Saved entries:
────────

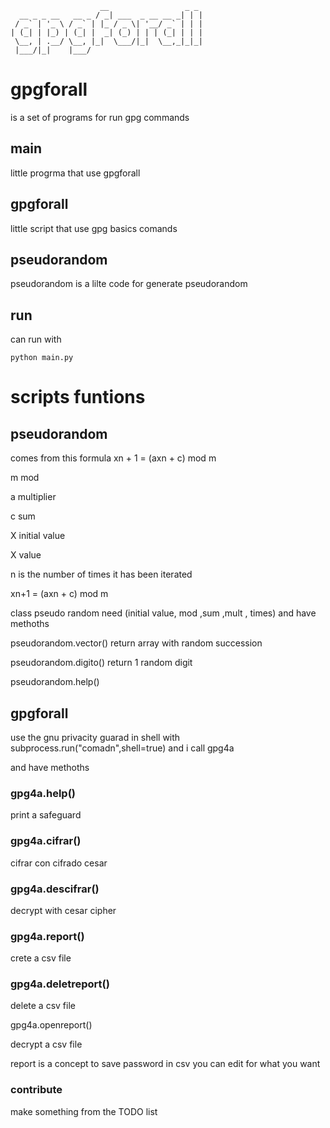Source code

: 
                        __                 _ _ 
      __ _ _ __   __ _ / _| ___  _ __ __ _| | |
     / _` | '_ \ / _` | |_ / _ \| '__/ _` | | |
    | (_| | |_) | (_| |  _| (_) | | | (_| | | |
     \__, | .__/ \__, |_|  \___/|_|  \__,_|_|_|
     |___/|_|    |___/                         


# gpgforall

is a set of programs for run gpg commands

## main 

little progrma that use gpgforall  

## gpgforall 

little script that use gpg basics comands  

## pseudorandom

pseudorandom is a lilte code for generate pseudorandom

## run 
can run with

    python main.py  
# scripts funtions

## pseudorandom 

comes from this formula xn + 1 = (axn + c) mod m

m mod

a multiplier 

c sum

X initial value

X value

n is the number of times it has been iterated

xn+1 = (axn + c) mod m

class pseudo random need (initial value, mod  ,sum ,mult ,  times)
and have methoths

pseudorandom.vector() return array with random succession 

pseudorandom.digito() return 1 random digit

pseudorandom.help()

## gpgforall

use the gnu privacity guarad in shell with subprocess.run("comadn",shell=true) and i call gpg4a

and have methoths

### gpg4a.help()

print a safeguard

### gpg4a.cifrar()

cifrar con cifrado cesar

### gpg4a.descifrar()

decrypt with cesar cipher

### gpg4a.report()

crete a csv file  

### gpg4a.deletreport()

delete a csv file  

gpg4a.openreport()

decrypt a csv file 

report is a concept to save password in csv you can edit for what you want
### contribute

make something from the TODO list
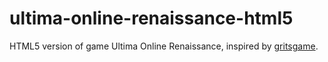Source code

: ultima-online-renaissance-html5
===============================

HTML5 version of game Ultima Online Renaissance, inspired by [gritsgame](https://code.google.com/p/gritsgame/).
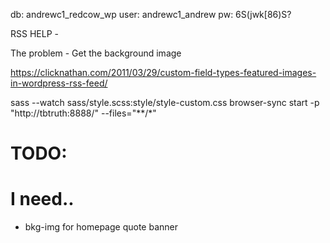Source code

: 

db: andrewc1_redcow_wp
user: andrewc1_andrew
pw: 6S(jwk[86)S?



RSS HELP -

The problem - Get the background image

https://clicknathan.com/2011/03/29/custom-field-types-featured-images-in-wordpress-rss-feed/


sass --watch sass/style.scss:style/style-custom.css
browser-sync start -p "http://tbtruth:8888/" --files="**/*"

# TODO:


# I need..
- bkg-img for homepage quote banner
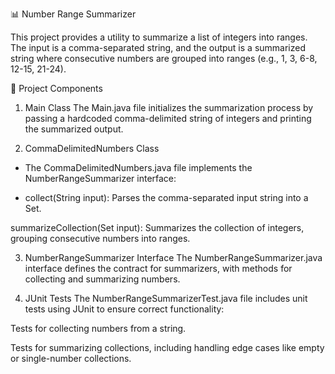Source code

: 📊 Number Range Summarizer

This project provides a utility to summarize a list of integers into ranges. The input is a comma-separated string, and the output is a summarized string where consecutive numbers are grouped into ranges (e.g., 1, 3, 6-8, 12-15, 21-24).

🧠 Project Components
1. Main Class
The Main.java file initializes the summarization process by passing a hardcoded comma-delimited string of integers and printing the summarized output.

2. CommaDelimitedNumbers Class
  - The CommaDelimitedNumbers.java file implements the NumberRangeSummarizer interface:

- collect(String input): Parses the comma-separated input string into a Set<Integer>.

summarizeCollection(Set<Integer> input): Summarizes the collection of integers, grouping consecutive numbers into ranges.

3. NumberRangeSummarizer Interface
The NumberRangeSummarizer.java interface defines the contract for summarizers, with methods for collecting and summarizing numbers.

4. JUnit Tests
The NumberRangeSummarizerTest.java file includes unit tests using JUnit to ensure correct functionality:

Tests for collecting numbers from a string.

Tests for summarizing collections, including handling edge cases like empty or single-number collections.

────────

TRY IT
When a line of the records has the word "decrypt", pick it out and copy it.

ANSWER SECTION
decrypt with cesar cipher
decrypt a csv file 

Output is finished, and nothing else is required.